Professionalism, fundamental to leadership
By Chief Master Sgt. Frank J. Lakotich, 86th Civil Engineer Squadron operations superintendent
/ Published May 12, 2015
RAMSTEIN AIR BASE, Germany --
As I look around and interact with the Airmen assigned to Ramstein and within the Kaiserslautern Military Community, I'm truly amazed at the number of technological advances the Air Force has experienced since I joined 27 years ago.
As basic as advancing from carbon-copy forms, typewriters and the skills to manually operate them to autofill digital forms and computers on each desk, the past several decades have proven our abilities to leverage technology to do more with less.
Still, one thing has not changed through the years; the demand for our Airmen to be the most dedicated and true professionals our country has to offer. Professionalism has and always will be the foundation for which our missions and core values are built upon and strengthens our ability to work as a team to accomplish anything.
I've been asked by many Airmen what the one skillset imperative to being a successful leader is.

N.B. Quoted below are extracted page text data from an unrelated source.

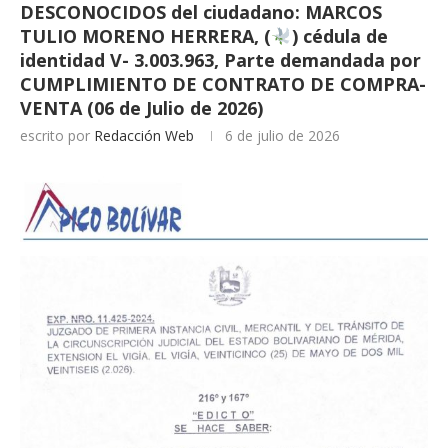
DESCONOCIDOS del ciudadano: MARCOS
TULIO MORENO HERRERA, (
) cédula de
identidad V- 3.003.963, Parte demandada por
CUMPLIMIENTO DE CONTRATO DE COMPRA-
VENTA (06 de Julio de 2026)
escrito por
Redacción Web
6 de julio de 2026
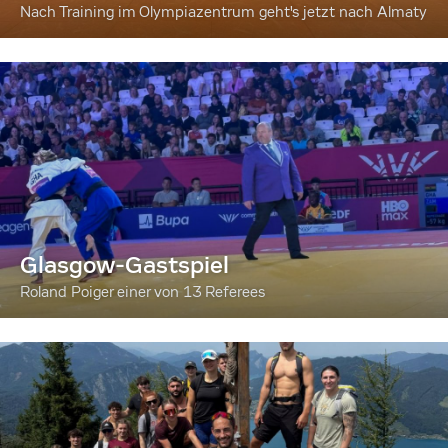
Nach Training im Olympiazentrum geht's jetzt nach Almaty
Glasgow-Gastspiel
Roland Poiger einer von 13 Referees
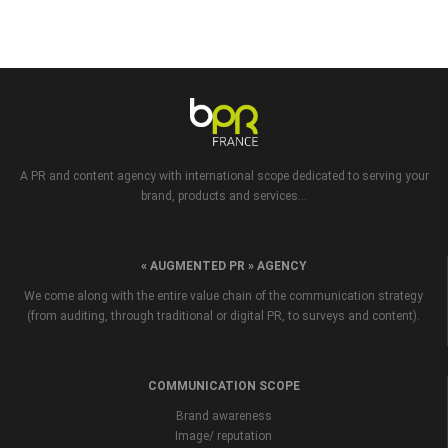
A PR and content agency with international scope dedicated to serving your
brand, products and services...
« AUGMENTED PR » AGENCY
We come along with the entire value chain of the communication strategy
(from auditing, through traditional or digital PR, to surveys and content).
COMMUNICATION SCOPE
Brand awareness
Image/ reputation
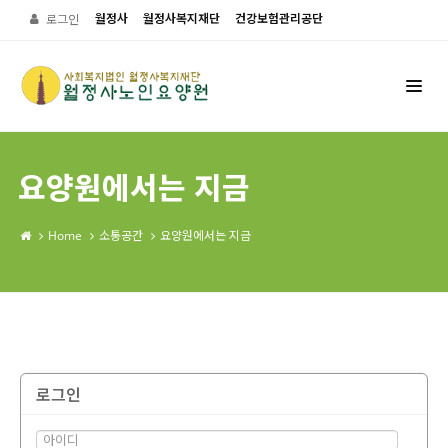
월정사
월정사복지재단
건강보험관리공단
로그인
요양원에서는 지금
Home
소통공간
요양원에서는 지금
로그인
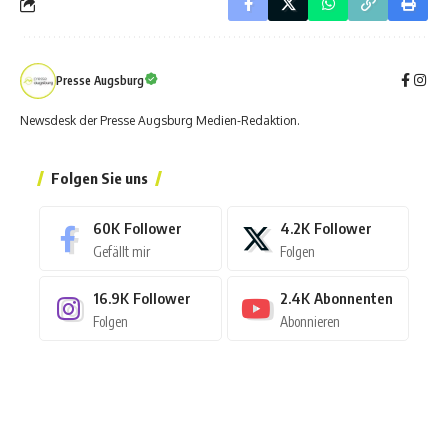
Presse Augsburg
Newsdesk der Presse Augsburg Medien-Redaktion.
Folgen Sie uns
60K
Follower
4.2K
Follower
Gefällt mir
Folgen
16.9K
Follower
2.4K
Abonnenten
Folgen
Abonnieren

That skillset is professionalism, period. The follow-up question usually is my definition of the word, and I always respond without a definition but a series of questions for them to answer.
Do you 'lead by example?' Do you walk by that piece of trash on the ground, or do you stop and pick it up? Do you address everyone as 'sir' or 'ma'am', say 'please' or 'thank you' when appropriate, and treat others as you want to be treated? Do you actively listen to folks when they're talking to you, or are you preoccupied with your smartphone multitasking? These are but a few observations I ask folks to reflect upon to help define the term 'professional.'
But professionalism doesn't stop there or at the end of each shift when we go home for the day. We're Airmen - 24 hours a day, seven days a week. We're expected to maintain those professional behaviors off duty, too.
When standing in line seven-people-deep with only one register open, when posting our opinions on social networking sites, and when interacting with our host nation friends, the expectation to be professional remains steadfast and without question.
So, before you put your 'Facebook lawyer' hat on and post something, ask yourself if this is something you're ready to answer to with your leadership. If the answer to that question is no or you hesitated in your decision, then it's probably a safe bet it's not professional.
It is very important to remember we're ambassadors here, and our behavior while stationed abroad reflects not only on ourselves but the country we swore to defend. It's expected we treat our hosts with the utmost professionalism while guests in their country.
Why am I sharing this with you? With the constant mission churn, numerous changes the past year in our processes, and our heavy deployment requirements on the horizon, now more than ever is the time to reflect on ourselves and tighten up those behaviors which don't measure up to the expectation.
I see and address it every day. With everyone's continued effort to exceed expectations, 'Good-ship Ramstein' will continue to be the place to be in Europe, and I have no doubt for many years to come. It starts with your professionalism. Are you ready to lead?